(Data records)
+++++
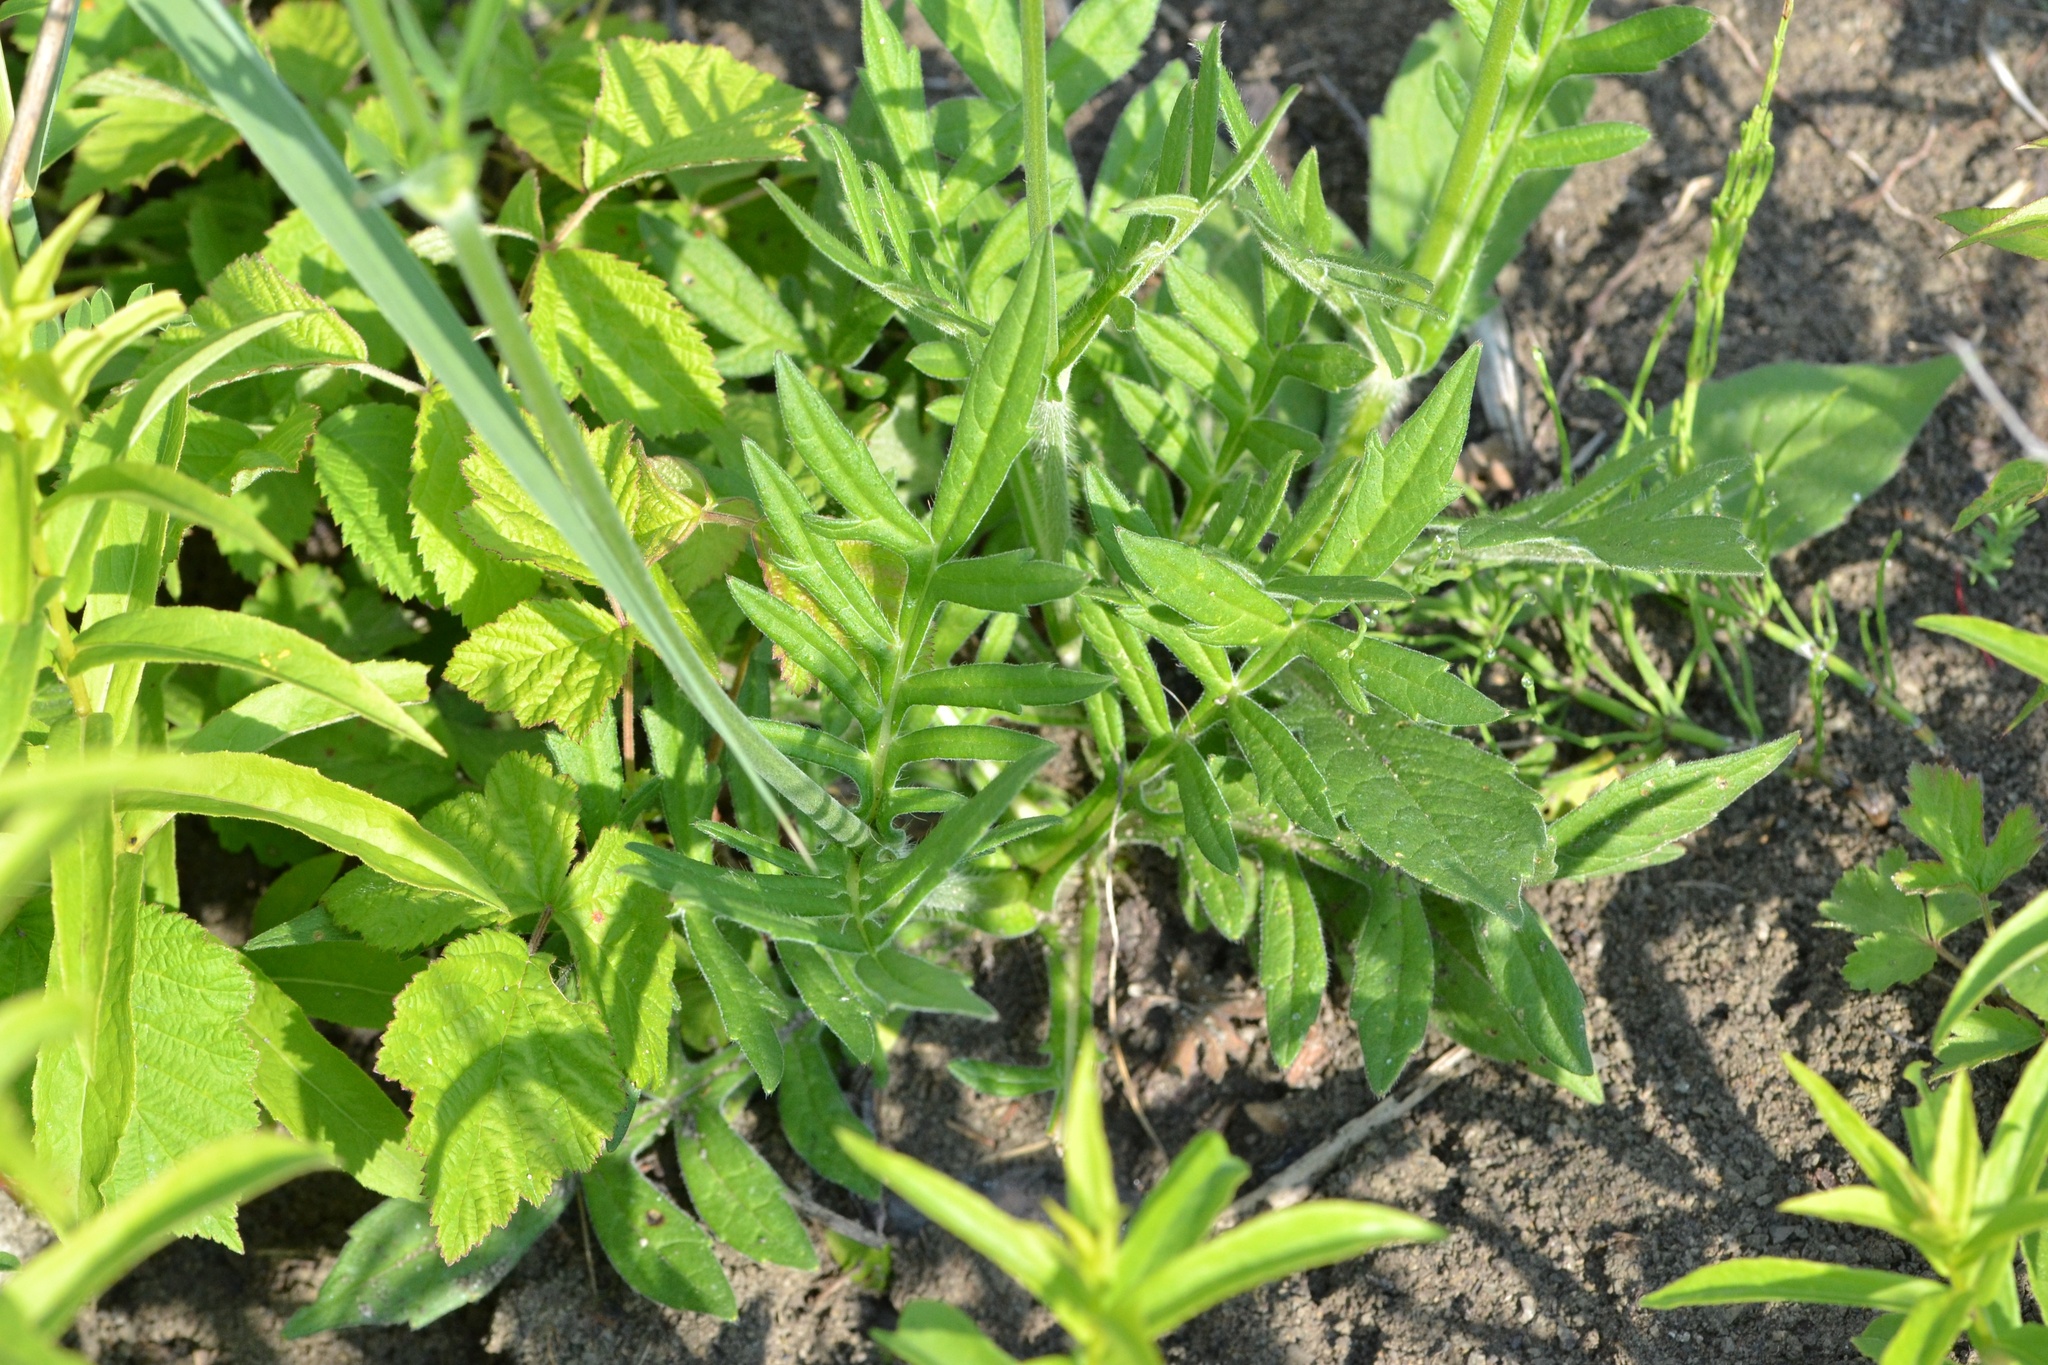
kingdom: Plantae
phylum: Tracheophyta
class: Magnoliopsida
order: Dipsacales
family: Caprifoliaceae
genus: Knautia
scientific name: Knautia arvensis
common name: Field scabiosa
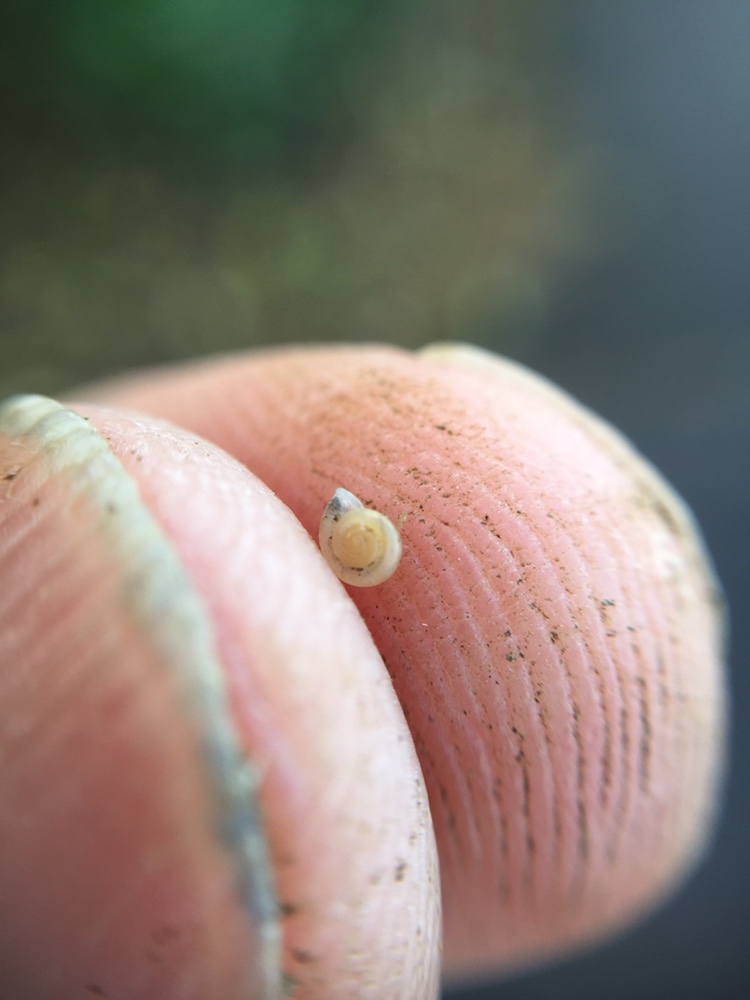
+++++
### TASK DESCRIPTION:
Lay out every line of the records as a numbered list, skipping blank lines. Leave the pictures out.

### PROBLEM SOLUTION:
1. kingdom: Plantae
2. phylum: Tracheophyta
3. class: Magnoliopsida
4. order: Dipsacales
5. family: Caprifoliaceae
6. genus: Knautia
7. scientific name: Knautia arvensis
8. common name: Field scabiosa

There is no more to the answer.